Pobreza de infrator faz Justiça Federal relevar multa por desacato
A autoridade fazendária tem poder para não cobrar por uma infração fiscal com base nas características pessoais do infrator — desde que isso não resulte em falta ou insuficiência de recolhimento de tributos federais, como prevê o Regulamento Aduaneiro (Lei 6.759/2009), no seu artigo 736, inciso II. Por isso, a 2ª Turma do Tribunal Regional Federal da 4ª Região mantevesentença que anulou multa de R$ 10 mil aplicada a um homem por ‘‘desacato à autoridade aduaneira’’. A infração vem tipificada no artigo 728, inciso III, do referido Regulamento.
O autor foi o único passageiro a ser revistado quando o ônibus em que viajava — de Santana do Livramento, na fronteira com o Uruguai, para Porto Alegre — acabou parado numa blitz da Receita Federal no início de agosto de 2013. Sentindo-se incomodado por ser o único abordado, pediu explicações. Mas não o fez com bons modos, segundo o processo, pois não só resistiu à inspeção de sua bagagem como, aos gritos, desacatou e denegriu a imagem dos agentes fazendários. Segundo o processo, ele utilizou expressões como ‘‘vocês não têm culhão para prender ladrão e ir atrás de bandido’’, que ‘‘são todos cachorros’’, que são ‘‘sem-vergonhas’’ que estavam atrapalhando a sua viagem.
Os fiscais, então, chamaram a Brigada Militar, que conduziram o autor a uma delegacia de Santana do Livramento.
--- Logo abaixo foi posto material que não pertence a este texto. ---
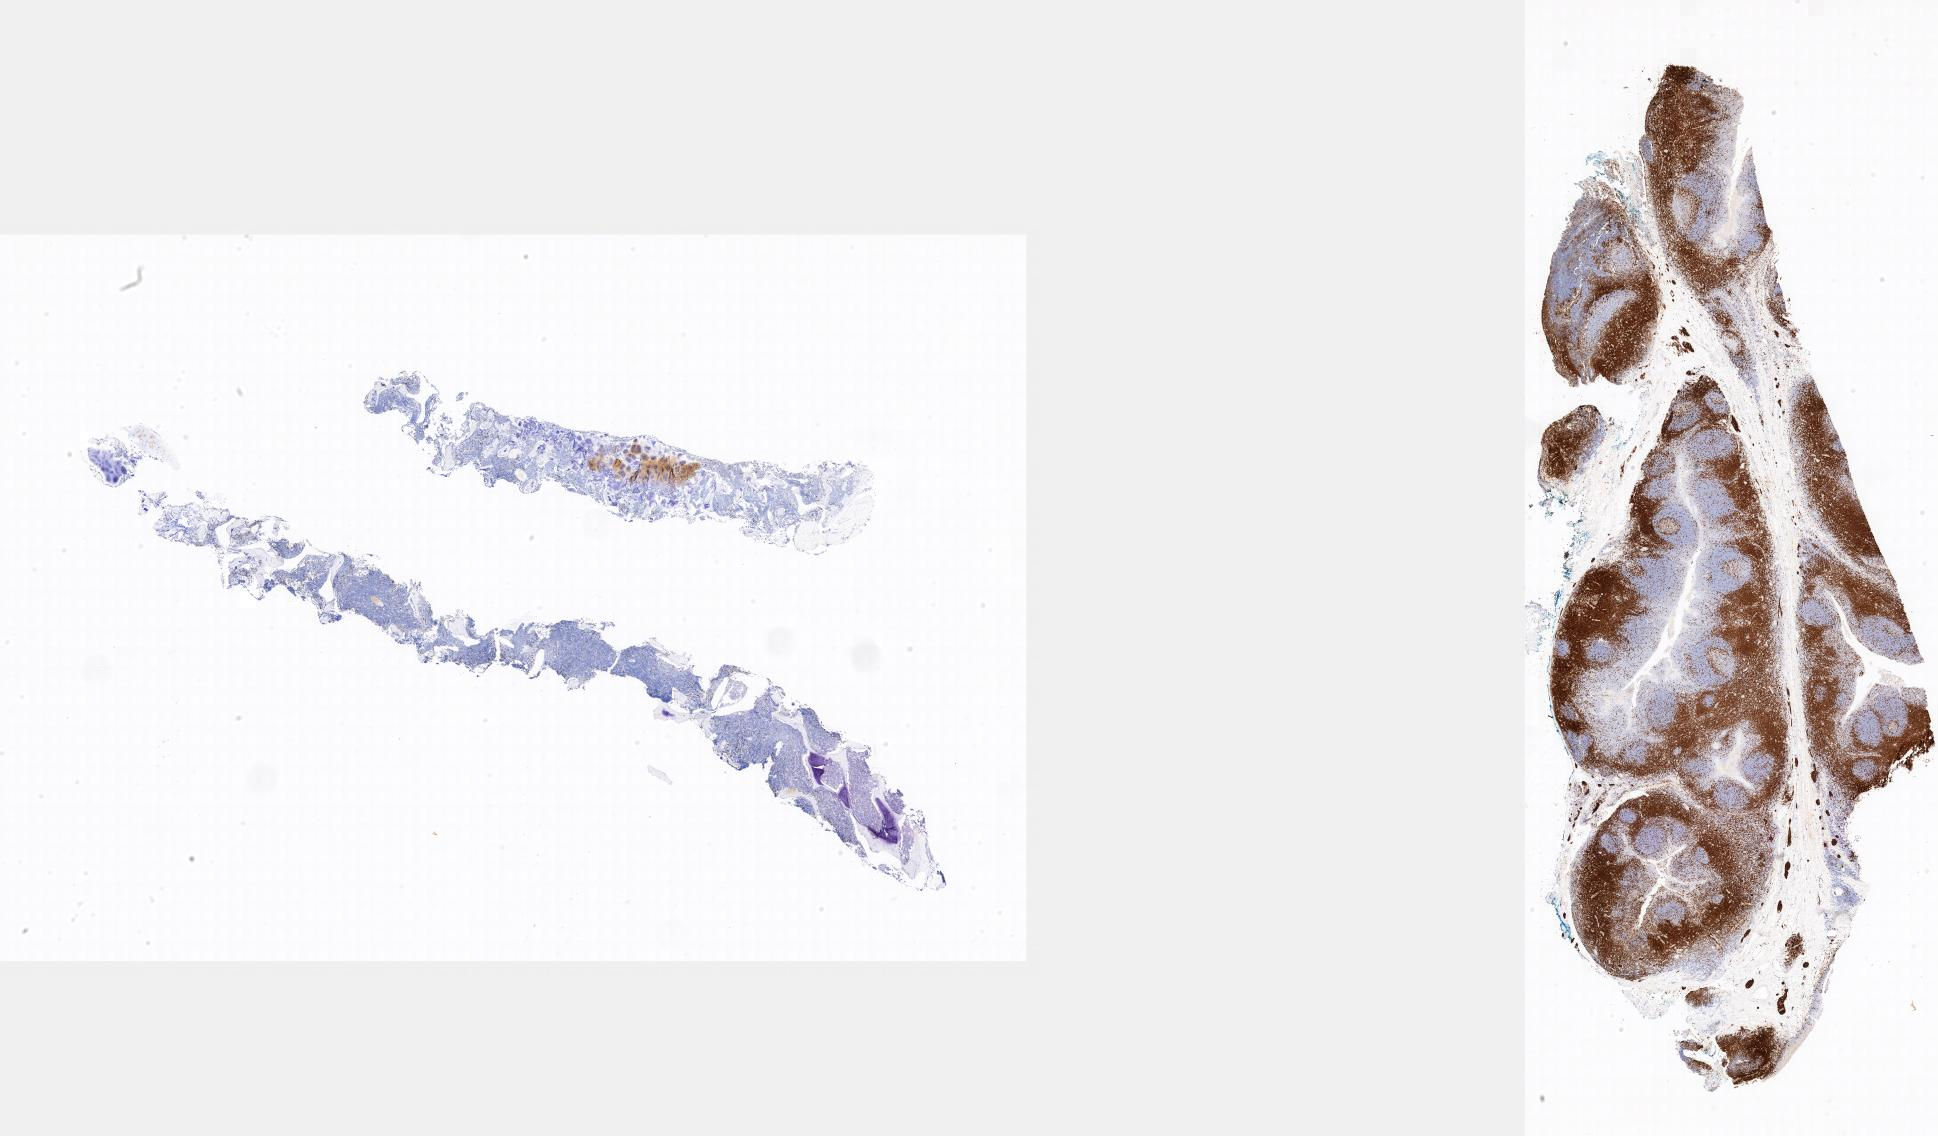
Whole-slide image, immunohistochemical stain for CD3 — low-resolution overview of the scanned area, tumor tissue, anatomic site: bone marrow. Patient male; age 11 years.
- histologic diagnosis: Burkitt lymphoma, NOS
Lá, além da lavratura de termo circunstanciado, o Fisco federal lhe aplicou uma multa no valor de R$ 10 mil, por ‘‘desacato à autoridade aduaneira’’. Para derrubar o auto de infração que gerou a multa, o autor foi à Justiça.
No primeiro grau, a juíza Thaís Della Giustina Kliemann, da 3ª Vara Federal de Porto Alegre, considerou ‘‘censurável’’ a conduta do autor com os fiscais, mas entendeu que a penalidade foi excessiva. ‘‘O comportamento pouco cordial do demandante, que claramente ofereceu resistência à fiscalização empreendida pelos auditores, deriva nitidamente do infortúnio consistente no óbito de sua avó e da forma como, ao que tudo indica, foi abordado pelos agentes que realizavam a fiscalização’’, ponderou na sentença. É que um dos agentes, segundo testemunha, teria sido ‘‘grosseiro’’ quando da abordagem.
‘‘Logo, por não se vislumbrar de forma segura que o autor, de fato, desacatou o auditor fiscal, para inclusive distinguir a conduta em apreço da de resistência, infração aduaneira prevista no inciso posterior (IV, ‘c) (tipicidade da conduta), impende julgar procedente a ação para tornar insubsistente o auto de infração em comento e a multa decorrente’’, escreveu na sentença.
Em grau recursal, o relator do caso na corte, desembargador federal Rômulo Pizzolatti, entendeu que houve, sim, desacato à autoridade. Afinal, a exemplo do relato dos fiscais da Receita Federal, uma das testemunhas que estava no ônibus confirmou os insultos proferidos pelo autor. Embora configurada a prática de desacato, Pizzolatti disse que a penalidade deve ser relevada, como possibilita o artigo 736, inciso II, da legislação aduaneira.
‘‘Com efeito, a documentação trazida aos autos demonstra que o autor é pessoa humilde, de baixa renda, o qual percebia, como balconista, cerca de R$ 650,00, à época do ajuizamento da demanda, no ano de 2013. É evidente que o pagamento da multa de elevado valor (R$ 10.000,00) comprometeria o sustento do autor, pelo que a penalidade mostra-se desarrazoada, devendo ser afastada. Impõe-se, pois, decretar a nulidade do Auto de Infração’’, anotou no voto. O acórdão foi lavrado na sessão de 18 de outubro.